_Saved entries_
══════════════════════════════

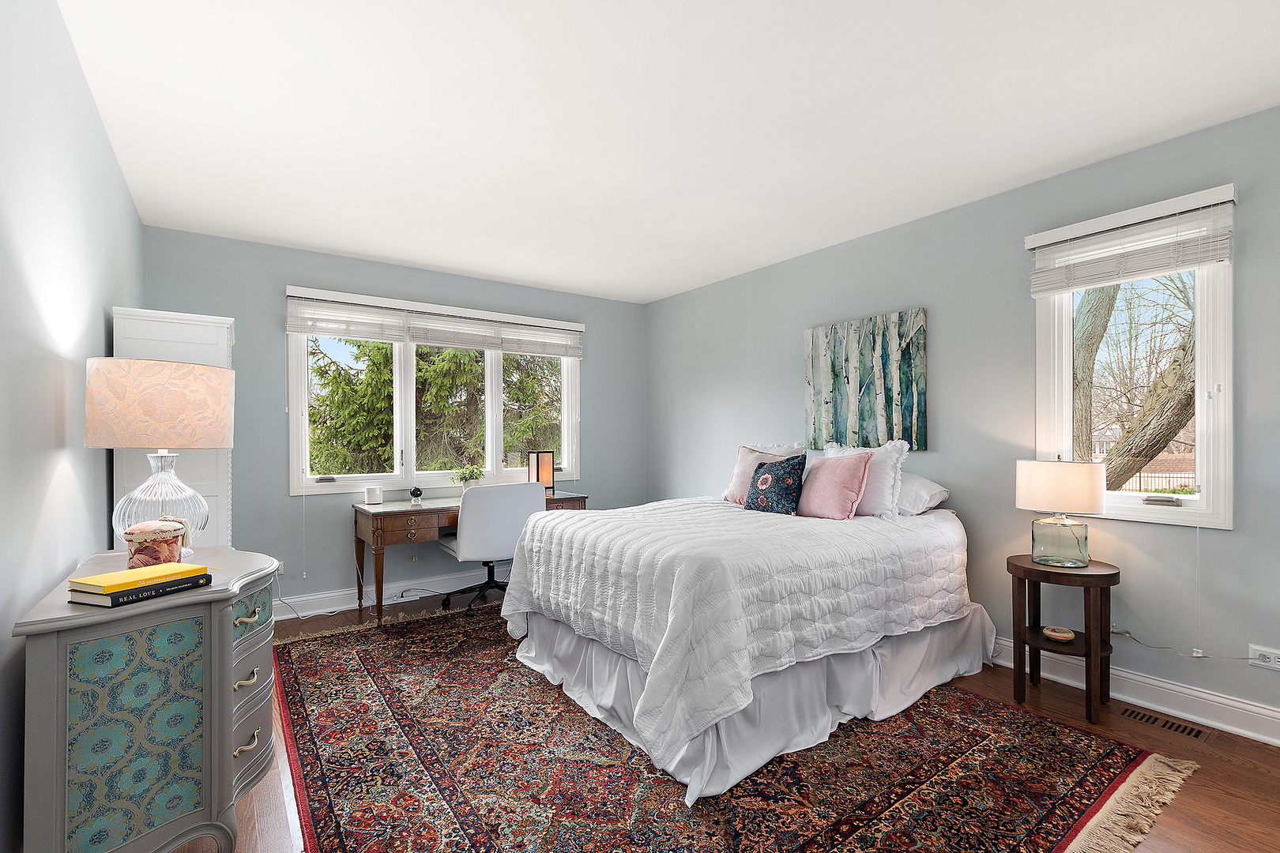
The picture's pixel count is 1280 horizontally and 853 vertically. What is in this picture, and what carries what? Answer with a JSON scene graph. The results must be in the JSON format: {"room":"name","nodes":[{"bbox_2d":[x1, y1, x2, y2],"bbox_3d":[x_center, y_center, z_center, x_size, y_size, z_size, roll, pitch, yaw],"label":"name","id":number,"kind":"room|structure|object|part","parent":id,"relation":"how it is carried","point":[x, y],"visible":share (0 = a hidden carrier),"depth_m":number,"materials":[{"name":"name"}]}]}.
{"room":"bedroom","nodes":[
{"label":"bedroom","id":0,"kind":"room"},
{"bbox_2d":[0,0,143,852],"bbox_3d":[-1.491,0.002,1.097,0.164,2.569,5.069,0,0,-36],"label":"left wall","id":1,"kind":"structure","parent":0,"point":[71,50],"depth_m":1.52,"materials":[{"name":"paint"}]},
{"bbox_2d":[135,225,645,615],"bbox_3d":[-1.522,0.020,4.427,3.878,2.559,0.171,0,0,-36],"label":"back wall","id":2,"kind":"structure","parent":0,"point":[244,314],"depth_m":3.79,"materials":[{"name":"paint"}]},
{"bbox_2d":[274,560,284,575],"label":"wall socket","id":3,"kind":"object","parent":2,"relation":"attached to","point":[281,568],"visible":0.48,"depth_m":3.63,"materials":[{"name":"white plastic"}]},
{"bbox_2d":[274,569,498,620],"bbox_3d":[-1.655,1.230,4.182,3.826,0.134,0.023,0,0,-36],"label":"back baseboard","id":4,"kind":"structure","parent":2,"relation":"attached to","point":[384,600],"depth_m":3.93,"materials":[{"name":"white paint"}]},
{"bbox_2d":[288,286,581,494],"bbox_3d":[-1.527,-0.221,4.406,2.262,1.434,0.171,0,0,-36],"label":"back window","id":5,"kind":"structure","parent":2,"relation":"in","point":[407,389],"depth_m":4.19,"materials":[{"name":"white glass"}]},
{"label":"crank handle","id":6,"kind":"part","parent":5,"relation":"part of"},
{"bbox_2d":[285,286,585,357],"bbox_3d":[-1.467,-0.802,4.300,2.103,0.325,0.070,0,0,-36],"label":"window blind","id":7,"kind":"object","parent":5,"relation":"attached to","point":[495,317],"visible":0.99,"depth_m":4.14,"materials":[{"name":"white"}]},
{"bbox_2d":[57,0,1279,304],"bbox_3d":[0.120,-1.316,2.262,3.952,0.109,5.636,0,0,-36],"label":"ceiling","id":8,"kind":"structure","parent":0,"point":[374,252],"depth_m":2.14,"materials":[{"name":"white paint"}]},
{"bbox_2d":[186,583,1279,852],"bbox_3d":[0.152,1.325,2.123,3.967,0.106,5.401,0,0,-36],"label":"floor","id":9,"kind":"structure","parent":0,"point":[1223,745],"depth_m":1.96,"materials":[{"name":"brown wood"}]},
{"bbox_2d":[13,545,283,852],"bbox_3d":[-1.475,0.862,1.696,0.485,0.836,1.031,0,0,-36],"label":"dresser","id":10,"kind":"object","parent":9,"relation":"on","point":[63,655],"visible":0.93,"depth_m":1.36,"materials":[{"name":"grey wood"}]},
{"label":"panel","id":11,"kind":"part","parent":10,"relation":"part of","materials":[{"name":"teal"}]},
{"bbox_2d":[68,562,208,594],"bbox_3d":[-1.340,0.394,1.443,0.194,0.022,0.253,0,0,21],"label":"yellow book","id":12,"kind":"object","parent":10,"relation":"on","point":[96,581],"visible":0.99,"depth_m":1.39,"materials":[{"name":"yellow paper"}]},
{"bbox_2d":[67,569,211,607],"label":"black book","id":13,"kind":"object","parent":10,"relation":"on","point":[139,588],"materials":[{"name":"black paper"}]},
{"bbox_2d":[122,519,188,568],"bbox_3d":[-1.509,0.366,1.661,0.154,0.149,0.151,0,0,-36],"label":"decorative box","id":14,"kind":"object","parent":10,"relation":"on","point":[166,548],"visible":0.92,"depth_m":1.61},
{"bbox_2d":[83,353,234,557],"bbox_3d":[-1.605,0.099,1.799,0.390,0.665,0.393,0,0,-36],"label":"table lamp","id":15,"kind":"object","parent":10,"relation":"on","point":[161,379],"visible":0.97,"depth_m":1.69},
{"bbox_3d":[-1.622,-0.074,1.828,0.448,0.264,0.424,0,0,12],"label":"lamp shade","id":16,"kind":"part","parent":15,"relation":"part of","materials":[{"name":"beige fabric"}]},
{"bbox_3d":[-1.616,0.253,1.806,0.256,0.346,0.263,0,0,6],"label":"glass base","id":17,"kind":"part","parent":15,"relation":"part of","materials":[{"name":"clear glass"}]},
{"bbox_2d":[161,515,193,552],"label":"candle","id":18,"kind":"object","parent":10,"relation":"on","point":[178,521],"visible":0.28,"depth_m":1.87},
{"bbox_3d":[-1.148,0.733,1.566,0.053,0.032,0.074,0,0,-36],"label":"pull","id":19,"kind":"part","parent":10,"relation":"part of","materials":[{"name":"gold metal"}]},
{"bbox_3d":[-1.152,0.927,1.573,0.052,0.031,0.073,0,0,-36],"label":"pull","id":20,"kind":"part","parent":10,"relation":"part of","materials":[{"name":"gold metal"}]},
{"bbox_3d":[-1.161,0.562,1.588,0.057,0.029,0.070,0,0,-36],"label":"pull","id":21,"kind":"part","parent":10,"relation":"part of","materials":[{"name":"gold metal"}]},
{"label":"drawer","id":22,"kind":"part","parent":10,"relation":"part of","materials":[{"name":"teal"}]},
{"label":"drawer","id":23,"kind":"part","parent":10,"relation":"part of","materials":[{"name":"grey wood"}]},
{"bbox_2d":[109,308,234,554],"bbox_3d":[-2.320,0.379,2.708,0.400,1.808,0.696,0,0,-36],"label":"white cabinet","id":24,"kind":"object","parent":9,"relation":"on","point":[184,336],"visible":0.3,"depth_m":2.49,"materials":[{"name":"white paint"}]},
{"bbox_2d":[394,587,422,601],"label":"power strip","id":25,"kind":"object","parent":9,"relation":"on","point":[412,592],"visible":0.98,"depth_m":4.01,"materials":[{"name":"white plastic"}]},
{"bbox_2d":[357,490,587,623],"bbox_3d":[-1.243,0.920,4.120,1.570,0.757,0.609,0,0,-36],"label":"desk","id":26,"kind":"object","parent":9,"relation":"on","point":[567,501],"visible":0.51,"depth_m":3.66,"materials":[{"name":"brown wood"}]},
{"bbox_2d":[362,485,382,503],"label":"wifi router","id":27,"kind":"object","parent":26,"relation":"on","point":[374,494],"visible":0.99,"depth_m":3.77,"materials":[{"name":"white plastic"}]},
{"bbox_2d":[408,485,423,505],"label":"glass ball","id":28,"kind":"object","parent":26,"relation":"on","point":[414,494],"visible":0.99,"depth_m":3.84,"materials":[{"name":"black glass"}]},
{"bbox_2d":[449,465,485,491],"bbox_3d":[-1.357,0.422,4.221,0.308,0.250,0.261,0,0,-36],"label":"potted plant","id":29,"kind":"object","parent":26,"relation":"on","point":[472,476],"visible":0.89,"depth_m":4.19,"materials":[{"name":"green plant"}]},
{"bbox_2d":[527,450,554,492],"bbox_3d":[-0.825,0.365,4.461,0.174,0.349,0.155,0,0,-36],"label":"table lamp","id":30,"kind":"object","parent":26,"relation":"on","point":[537,464],"visible":0.85,"depth_m":4.41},
{"bbox_2d":[260,600,1187,852],"bbox_3d":[-0.139,1.271,2.623,2.753,0.012,3.607,0,0,-36],"label":"rug","id":31,"kind":"object","parent":9,"relation":"on","point":[319,787],"visible":0.87,"depth_m":1.96,"materials":[{"name":"carpet"}]},
{"bbox_2d":[435,481,548,618],"bbox_3d":[-1.078,0.833,3.910,0.722,0.905,0.720,0,0,-36],"label":"office chair","id":32,"kind":"object","parent":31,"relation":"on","point":[469,536],"visible":0.86,"depth_m":3.65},
{"bbox_2d":[502,470,991,804],"bbox_3d":[0.563,0.781,2.965,2.228,0.950,1.810,0,0,-36],"label":"bed","id":33,"kind":"object","parent":31,"relation":"on","point":[897,633],"visible":0.99,"depth_m":2.28,"materials":[{"name":"white fabric"}]},
{"bbox_2d":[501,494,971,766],"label":"bedspread","id":34,"kind":"object","parent":33,"relation":"on","point":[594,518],"visible":0.8,"depth_m":2.22,"materials":[{"name":"white fabric"}]},
{"bbox_2d":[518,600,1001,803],"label":"bed skirt","id":35,"kind":"object","parent":33,"relation":"attached to","point":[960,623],"visible":0.53,"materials":[{"name":"white fabric"}]},
{"bbox_2d":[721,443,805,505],"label":"light pink pillow","id":36,"kind":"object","parent":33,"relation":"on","point":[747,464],"visible":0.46,"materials":[{"name":"pink fabric"}]},
{"bbox_2d":[743,453,805,514],"bbox_3d":[0.816,0.352,3.251,0.222,0.376,0.392,0,0,-36],"label":"floral pillow","id":37,"kind":"object","parent":33,"relation":"on","point":[780,473],"visible":1,"depth_m":3.16,"materials":[{"name":"blue fabric"}]},
{"bbox_2d":[798,451,875,519],"bbox_3d":[1.111,0.331,3.106,0.247,0.381,0.441,0,0,-36],"label":"pink pillow","id":38,"kind":"object","parent":33,"relation":"on","point":[837,483],"visible":0.99,"depth_m":3.01,"materials":[{"name":"pink fabric"}]},
{"bbox_2d":[820,438,909,519],"bbox_3d":[1.309,0.291,3.170,0.250,0.454,0.582,0,0,-36],"label":"white pillow","id":39,"kind":"object","parent":33,"relation":"on","point":[887,481],"visible":0.52,"depth_m":3.00,"materials":[{"name":"white fabric"}]},
{"bbox_2d":[893,470,949,515],"bbox_3d":[1.505,0.385,3.264,0.387,0.262,0.646,0,0,-36],"label":"white pillow","id":40,"kind":"object","parent":33,"relation":"on","point":[920,481],"visible":0.5,"depth_m":3.03,"materials":[{"name":"white fabric"}]},
{"bbox_2d":[1007,555,1118,722],"bbox_3d":[1.971,0.961,2.502,0.425,0.630,0.425,0,0,-36],"label":"side table","id":41,"kind":"object","parent":9,"relation":"on","point":[1018,566],"visible":0.87,"depth_m":2.43,"materials":[{"name":"brown wood"}]},
{"bbox_2d":[1041,625,1076,642],"bbox_3d":[1.989,0.979,2.535,0.130,0.039,0.131,0,0,-36],"label":"small dish","id":42,"kind":"object","parent":41,"relation":"in","point":[1065,635],"visible":0.99,"depth_m":2.51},
{"bbox_2d":[1013,456,1106,567],"bbox_3d":[1.972,0.378,2.518,0.337,0.508,0.337,0,0,-36],"label":"table lamp","id":43,"kind":"object","parent":41,"relation":"on","point":[1088,501],"visible":0.99,"depth_m":2.41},
{"bbox_3d":[1.960,0.526,2.516,0.238,0.208,0.239,0,0,-36],"label":"glass base","id":44,"kind":"part","parent":43,"relation":"part of","materials":[{"name":"clear glass"}]},
{"bbox_3d":[1.962,0.269,2.520,0.379,0.219,0.371,0,0,38],"label":"drum shade","id":45,"kind":"part","parent":43,"relation":"part of","materials":[{"name":"fabric"}]},
{"bbox_2d":[1116,707,1211,740],"bbox_3d":[2.256,1.273,2.308,0.115,0.006,0.301,0,0,-36],"label":"floor vent","id":46,"kind":"object","parent":9,"relation":"in","point":[1198,732],"visible":0.96,"depth_m":2.29,"materials":[{"name":"metal"}]},
{"bbox_2d":[646,102,1279,740],"bbox_3d":[1.751,0.009,3.289,0.166,2.550,5.553,0,0,-36],"label":"right wall","id":47,"kind":"structure","parent":0,"point":[1236,533],"depth_m":2.86,"materials":[{"name":"grey paint"}]},
{"bbox_2d":[803,308,928,450],"bbox_3d":[1.455,-0.289,3.531,0.039,0.858,0.893,0,0,-36],"label":"painting","id":48,"kind":"object","parent":47,"relation":"attached to","point":[908,386],"visible":0.99,"depth_m":3.45},
{"bbox_2d":[1029,186,1234,529],"bbox_3d":[2.351,-0.249,2.567,0.162,1.442,0.719,0,0,-36],"label":"right window","id":49,"kind":"structure","parent":47,"relation":"in","point":[1218,441],"depth_m":2.47,"materials":[{"name":"white glass"}]},
{"bbox_2d":[1026,184,1237,296],"bbox_3d":[2.210,-0.825,2.462,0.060,0.329,0.718,0,0,-36],"label":"window blind","id":50,"kind":"object","parent":49,"relation":"attached to","point":[1193,262],"visible":0.99,"depth_m":2.40,"materials":[{"name":"white"}]},
{"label":"sash lock","id":51,"kind":"part","parent":49,"relation":"part of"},
{"bbox_2d":[989,636,1279,747],"bbox_3d":[1.820,1.202,3.085,0.021,0.134,4.791,0,0,-36],"label":"baseboard","id":52,"kind":"structure","parent":47,"relation":"attached to","point":[1263,713],"depth_m":2.35,"materials":[{"name":"white paint"}]},
{"bbox_2d":[1247,644,1279,670],"bbox_3d":[2.523,0.921,2.134,0.010,0.077,0.115,0,0,-36],"label":"wall socket","id":53,"kind":"object","parent":47,"relation":"attached to","point":[1270,665],"visible":0.99,"depth_m":2.14,"materials":[{"name":"white plastic"}]},
{"bbox_2d":[1108,627,1274,661],"bbox_3d":[2.494,0.945,2.201,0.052,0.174,0.851,0,0,-36],"label":"power cord","id":54,"kind":"object","parent":53,"relation":"attached to","point":[1163,648],"visible":0.96,"depth_m":2.37,"materials":[{"name":"white plastic"}]},
{"label":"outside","id":55,"kind":"structure","parent":0,"visible":0},
{"label":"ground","id":56,"kind":"structure","parent":55,"visible":0},
{"bbox_2d":[308,335,560,476],"bbox_3d":[-3.536,-1.475,10.270,6.499,8.308,4.431,0,0,-36],"label":"evergreen tree","id":57,"kind":"object","parent":56,"relation":"on","point":[389,359],"visible":0.28,"depth_m":9.01,"materials":[{"name":"plant"}]},
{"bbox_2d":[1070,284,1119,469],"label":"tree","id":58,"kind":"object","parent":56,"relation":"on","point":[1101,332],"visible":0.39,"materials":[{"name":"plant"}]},
{"bbox_2d":[1072,274,1195,489],"bbox_3d":[6.633,-1.640,6.566,3.662,6.846,5.040,0,0,-36],"label":"tree","id":59,"kind":"object","parent":56,"relation":"on","point":[1171,429],"visible":0.46,"depth_m":6.49,"materials":[{"name":"plant"}]},
{"bbox_2d":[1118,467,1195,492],"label":"fence","id":60,"kind":"object","parent":56,"relation":"on","point":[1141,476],"visible":0.29,"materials":[{"name":"black metal"}]}
]}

══════════════════════════════

_Task to carry out_
Please show every line of the entries above that contains the word "power".

_Your response_
{"bbox_2d":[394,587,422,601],"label":"power strip","id":25,"kind":"object","parent":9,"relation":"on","point":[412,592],"visible":0.98,"depth_m":4.01,"materials":[{"name":"white plastic"}]},
{"bbox_2d":[1108,627,1274,661],"bbox_3d":[2.494,0.945,2.201,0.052,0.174,0.851,0,0,-36],"label":"power cord","id":54,"kind":"object","parent":53,"relation":"attached to","point":[1163,648],"visible":0.96,"depth_m":2.37,"materials":[{"name":"white plastic"}]},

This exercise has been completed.